# Featured Podcasts



## Blake Bowden

Subscribed Podcasts:

The After Lodge Podcast
Whence Came You?

If you would like to see your favorite Masonic podcast featured in this forum post a reply!


----------



## chrmc

How about The Winding Stairs and The Masonic Roundtable?


----------



## otherstar

The AASR-SJ has a new podcast out called The Tyler's Place.


----------



## vangoedenaam

Thanks. I didnt know about that one yet! I posted a large list of podcasts in another thread on the forum a while back. Search and find


----------



## otherstar

vangoedenaam said:


> Thanks. I didnt know about that one yet! I posted a large list of podcasts in another thread on the forum a while back. Search and find



I remember seeing that thread. The Tyler's Place just released it 4th episode on Jan. 15. I stumbled upon it by accident, but have heard every episode.


----------



## vangoedenaam

I added it to my subscriptions and start listening soon. Always exciting to find a new one.

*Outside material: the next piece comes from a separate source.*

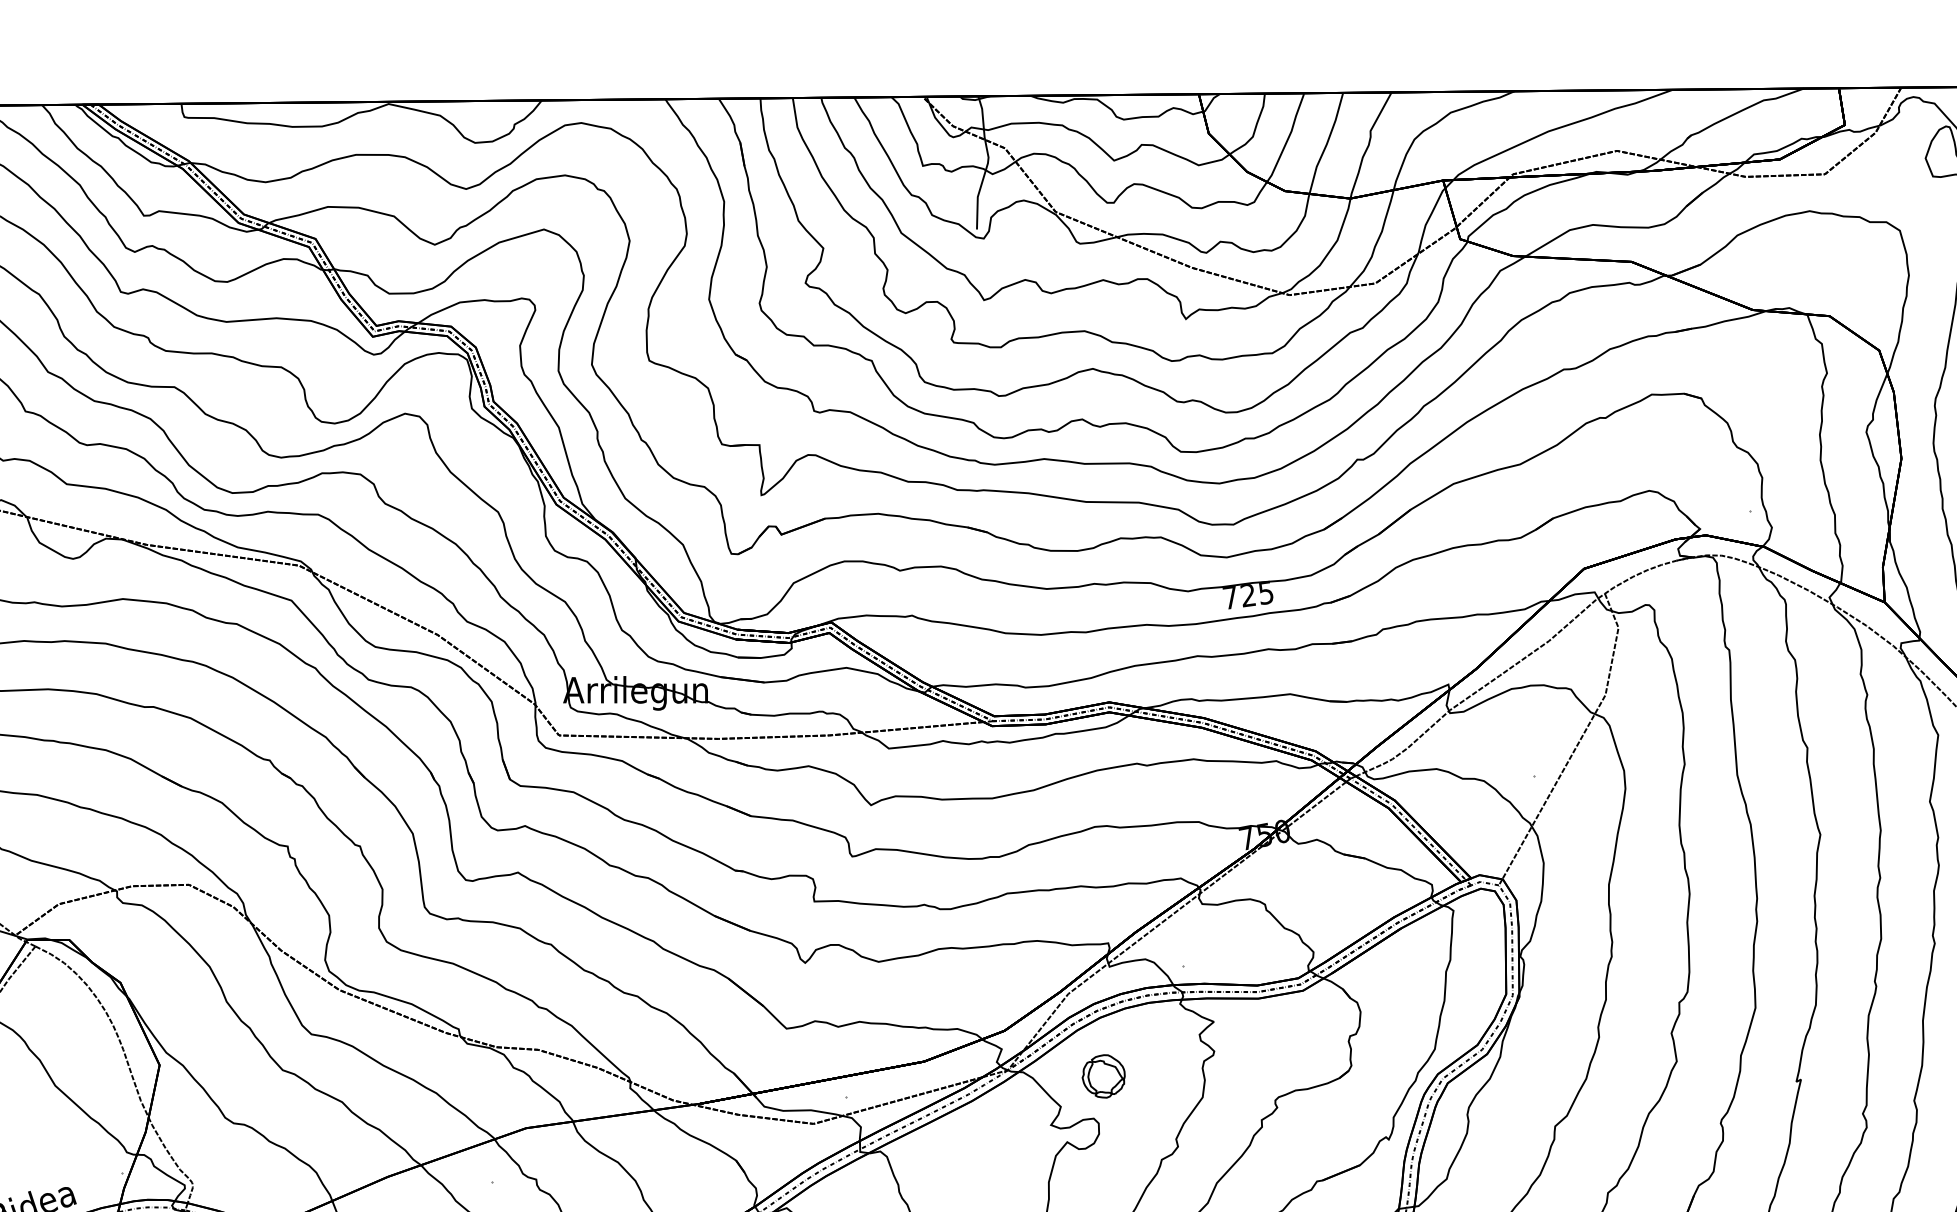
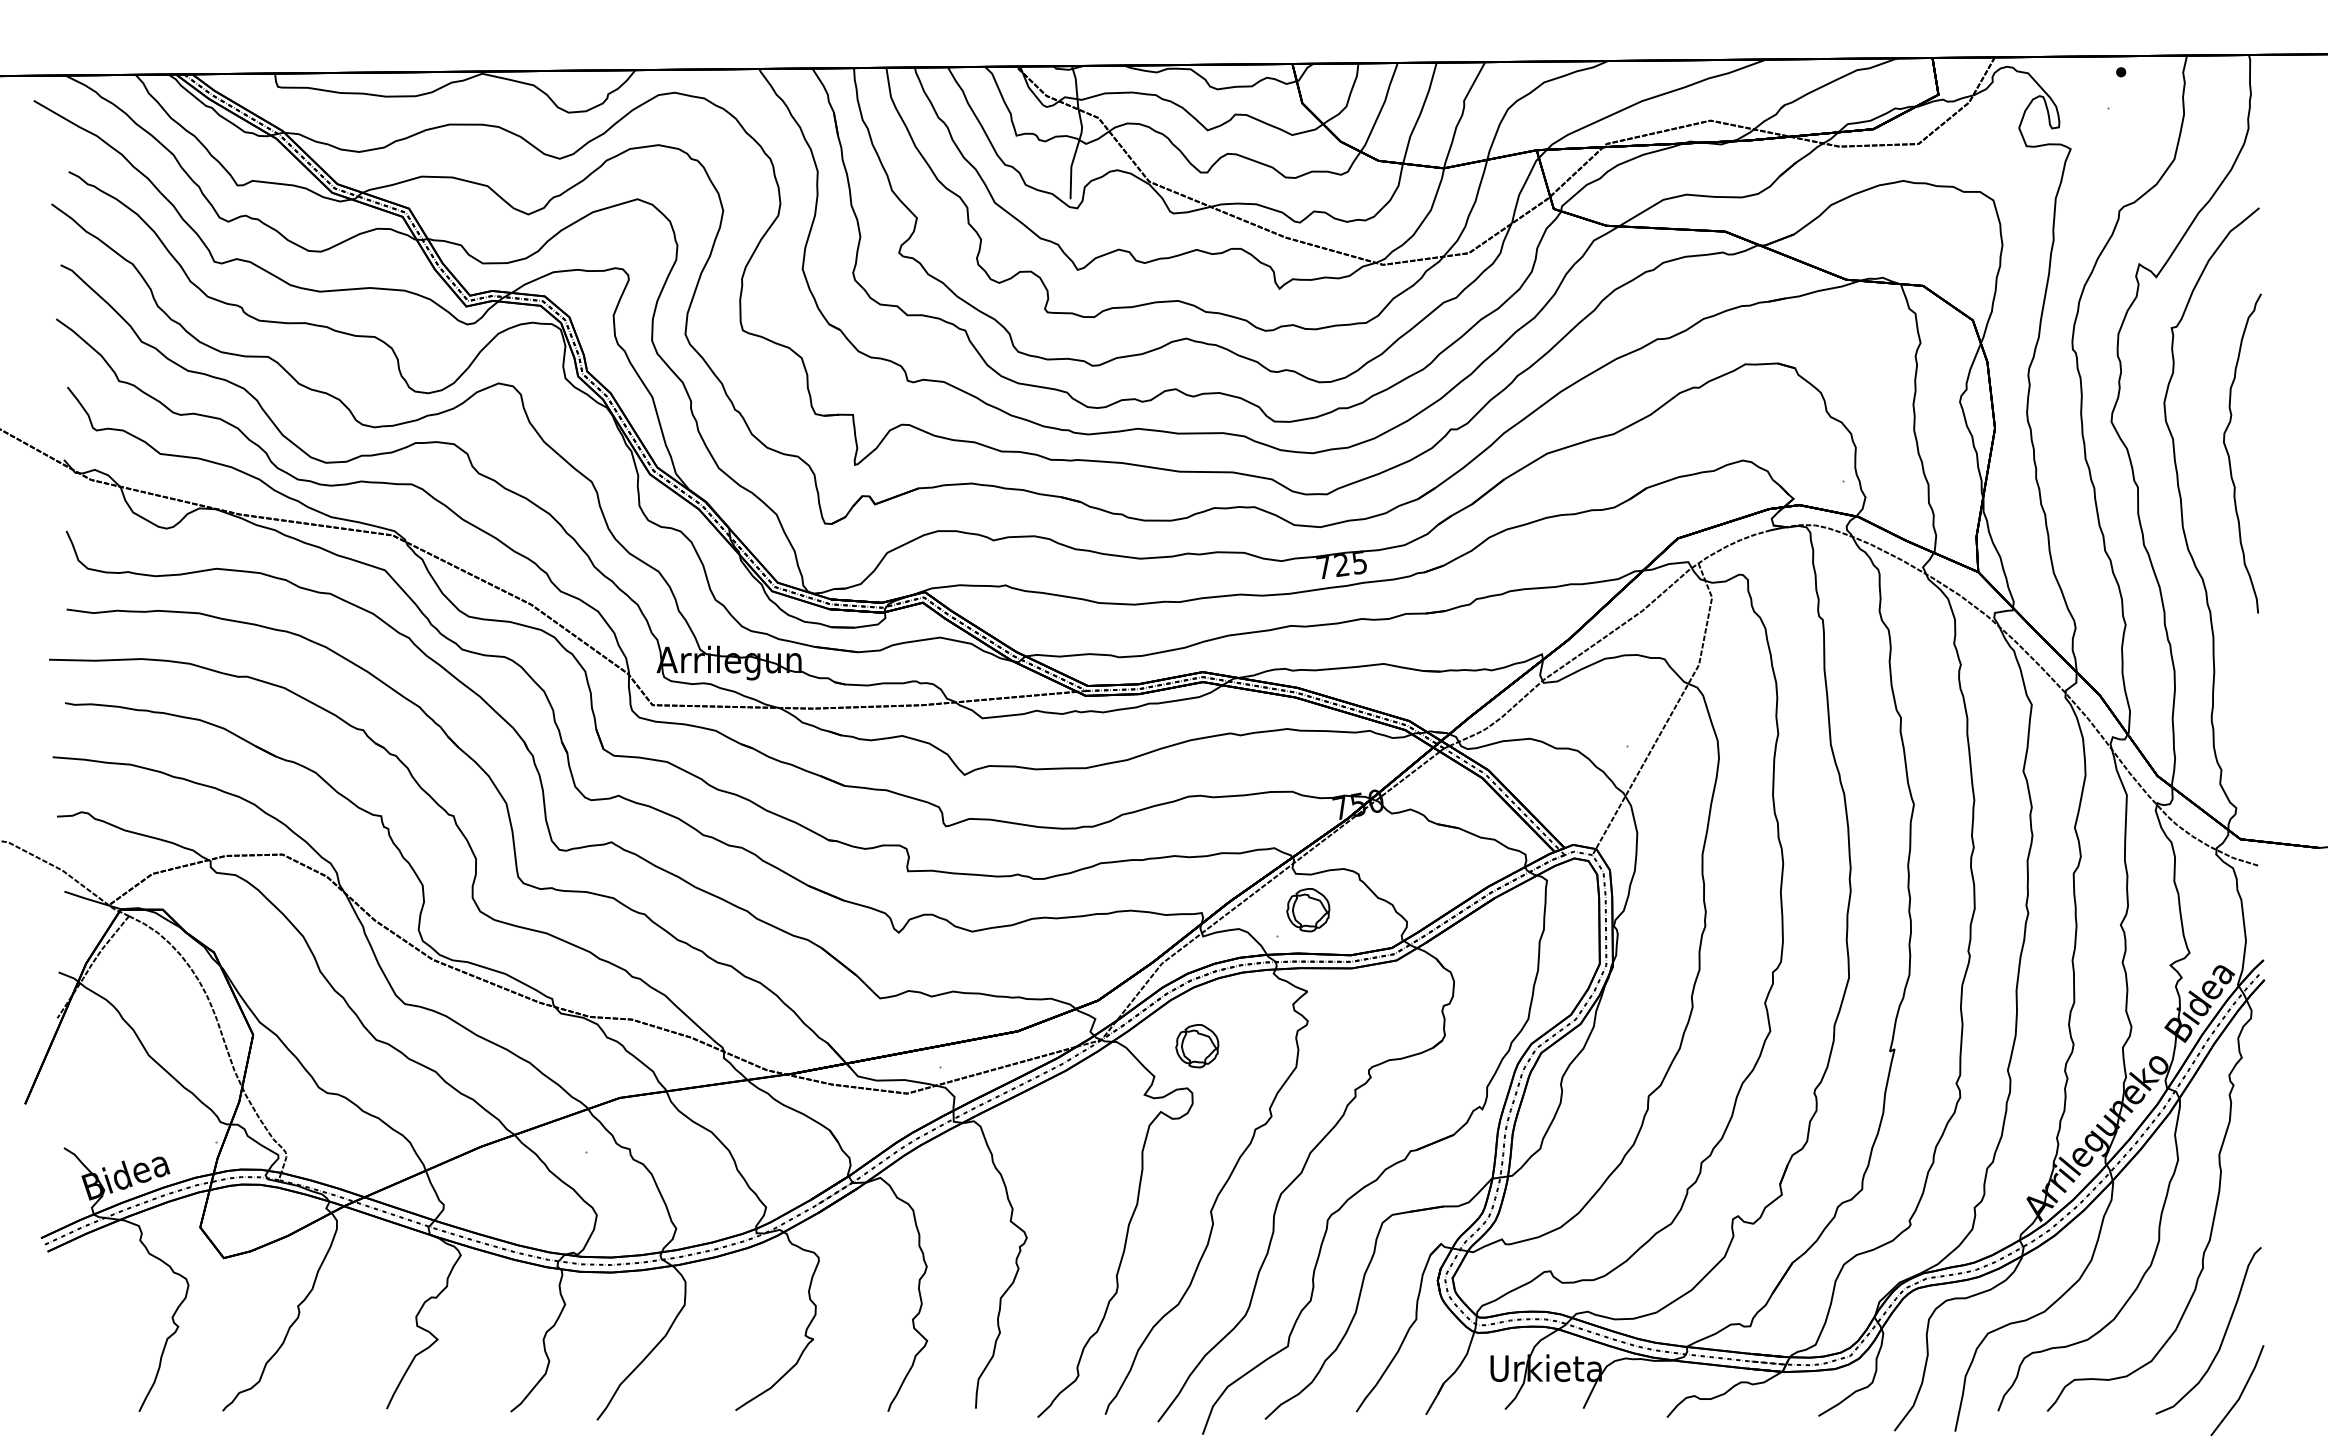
part: (1214, 940) -> (1308, 910), added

Sent from my iPhone using Tapatalk


----------



## HerrickMusic

I am new to this place, and masonry as I received my third degree master Mason's degree on May 28, 2015 at the Athens, MI Lodge #220.  So far I have learned a lot from my brothers and by visiting other lodges.  However, I am hungry for more and  would love to hear some podcasts.  Could someone help guide me through this site?


----------



## vangoedenaam

Search this forum. I posted a list as did others. Alternatively, search itunes or stitcher for freemasonry and masonic.


----------



## HerrickMusic

Thanks brother, I'll try that.


----------



## Bloke

Brought to Light
http://podcast.blueloungesc.com/series/brought-to-light/
https://itunes.apple.com/au/podcast/brought-to-light/id1129602580?mt=2
http://feeds.feedburner.com/broughttolight

(links updated on 23 Jan 2018)


----------



## Squire Bentley

Phoenixmasonry Live! 
Interviews with fascinating and talented Freemasons

https://www.youtube.com/channel/UCqBnDASXDVKLe43Tp8ZfWqw/videos


----------



## Paul Aquilina

Hey people just noticed the awesome shout out from Bloke. Thanks for that. We have recently updated all our hardware/software/website,etc
Updated Links:
Website: podcast.blueloungesc.com
ITunes: https://itunes.apple.com/au/podcast/brought-to-light/id1129602580?mt=2
YouTube: https://www.youtube.com/blueloungesocialclub
Stitcher: https://www.stitcher.com/podcast/brought-to-light-masonic-podcast/brought-to-light


----------



## David612

Bloke said:


> Brought to Light
> http://podcast.blueloungesocial.com/
> https://itunes.apple.com/au/podcast/brought-to-light/id1129602580?mt=2
> http://feeds.feedburner.com/broughttolight


Big fan of these guys.
Whence came you is fantastic aswell, I’m loving the Masonic Curators stuff too.


----------



## David612

Paul Aquilina said:


> Hey people just noticed the awesome shout out from Bloke. Thanks for that. We have recently updated all our hardware/software/website,etc
> Updated Links:
> Website: podcast.blueloungesc.com
> ITunes: https://itunes.apple.com/au/podcast/brought-to-light/id1129602580?mt=2
> YouTube: https://www.youtube.com/blueloungesocialclub
> Stitcher: https://www.stitcher.com/podcast/brought-to-light-masonic-podcast/brought-to-light


Hey Paul, loved the last episode about conspiracies.
Great to have you guys back.


-D


----------



## Bloke

Paul Aquilina said:


> Hey people just noticed the awesome shout out from Bloke. Thanks for that. We have recently updated all our hardware/software/website,etc
> Updated Links:
> Website: podcast.blueloungesc.com
> ITunes: https://itunes.apple.com/au/podcast/brought-to-light/id1129602580?mt=2
> YouTube: https://www.youtube.com/blueloungesocialclub
> Stitcher: https://www.stitcher.com/podcast/brought-to-light-masonic-podcast/brought-to-light


BROTHER PAUL - tell Jack he's been super slack !

(I was at your 3rd degree Paul  )


----------



## Matt Ross

chrmc said:


> How about The Winding Stairs and The Masonic Roundtable?


Love TWS and Masonic Roundtable!!!


----------



## Frank Felix Kalungura

Blake Bowden said:


> Subscribed Podcasts:
> 
> The After Lodge Podcast
> Whence Came You?
> 
> If you would like to see your favorite Masonic podcast featured in this forum post a reply!


Reply


----------